Every parish thinks their team is too small. I met some folks from a Texas megaparish that has 35 people on their RCIA team. They think their team is too small. The smallest team I have served with is three — me and two others.
Jesus started with one and maxed out at 12. And most of those guys were a little unreliable at times. Honestly, you already have more resources than Jesus did, even if you are team of one. Look around. You have a parish, a ritual process, a catechetical process, meeting spaces, a phone, print resources, video resources, the Internet, electricity, and pizza delivery.
The point of this article is to say that no team is too small to run an effective RCIA process. The reason we all think we are too small is that we think RCIA is supposed to be a mini-theology school, filled with students and classes. You will probably never have enough team members to run a school. But you have plenty of resources to help people “seek the living God and enter the way of faith and conversion” (RCIA 1).
Here are four ways you can lead people to Jesus, no matter what size your team is.
1. Take seekers to Mass
If you have Mass on Sunday, you have a ready-made process for leading seekers on the way of faith. Pope Benedict XVI called liturgy the “privileged context in which God speaks to each one of us, here and now.” He also said:
Thus, by participating in the liturgy we make our own the language of Mother Church, we learn to speak in her and for her. Of course, as I have already said, this happens gradually, little by little. I must immerse myself ever more deeply in the words of the Church with my prayer, with my life, with my suffering, with my joy, and with my thought. It is a process that transforms us.
If you do nothing but take your seekers to Mass, they will learn to speak as the church speaks, and they will be gradually transformed.
2. Order pizza
Invite your seekers to dinner. Or better yet, ask some parishioners to invite them to dinner. If you ask a parishioner to “join the RCIA team,” you aren’t going to get a lot of takers. Whenever I ask a parishioner if they would be willing to have someone over for dinner who is interested in becoming Catholic, I almost always get a “yes.” The parishioner doesn’t have to do anything except order pizza and be hospitable. If you get your seekers into Catholic homes four to six times a year, you will be helping them “enter the way of faith.”

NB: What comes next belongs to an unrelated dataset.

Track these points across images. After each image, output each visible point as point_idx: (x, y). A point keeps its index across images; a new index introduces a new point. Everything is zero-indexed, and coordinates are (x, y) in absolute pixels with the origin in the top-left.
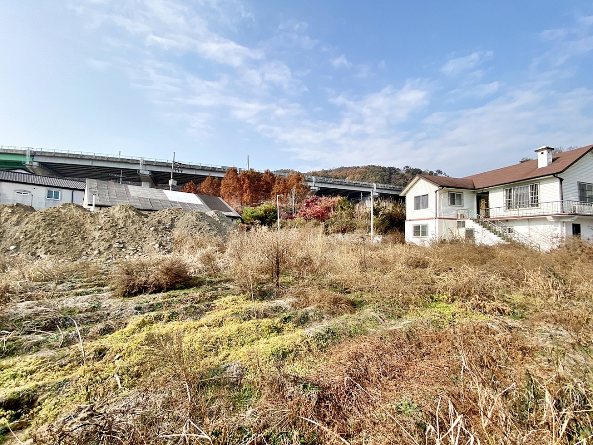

3. Take seekers to choir practice
Or the Mom’s Club, or Bible Study, or the Knights of Columbus meeting, or the St. Vincent de Paul meeting, or the parish council meeting…. Take your seekers to whatever your parish is already doing to live out the “way of faith.” Better yet, ask a member of each of those groups to reach out and invite a seeker to their meeting. The RCIA says that “the community must always be fully prepared…to give help to those who are searching for Christ” (9). If you ask a member of the parish council to “join the RCIA team,” you’ll probably get a “no.” If you ask her to invite someone who is thinking of becoming Catholic to a parish council meeting, you will probably get a “yes.” And you will be teaching the community how to fulfill their mission of offering help to the seekers.
4. Ask the pastor to bless the seekers
If you have difficulty getting your pastor involved in the RCIA process, here is an easy way. Ask him to come bless the seekers. He doesn’t have to teach anything or solve any problems. He just has to come and pray with the seekers for 10 or 15 minutes. He can probably do that impromptu, but if you want to give him a script, there are blessing prayers in the RCIA. See paragraphs 95-96. Technically, these blessings are for catechumens. So if your seekers are not yet catechumens or if they are baptized, you will need to adapt some of the language to fit.
Live the way of faith year-round
All of these faith formation activities take place at all year long. There is no need to tell a seeker to “come back in September.” And there is no need to try to “catch up” a seeker because they missed class.
Nothing in the Rite of Christian Initiation of Adults asks us to run a theology school. When we are talking about true beginners in the faith, the RCIA asks us to introduce them to Christ and to train them in the Christian life (see RCIA 75). These four faith formation activities will go a long way toward accomplishing that goal, no matter the size of your RCIA team.
What do you think?
How is your RCIA team leading seekers on the way of faith? How are you teaching your parish to be the RCIA team?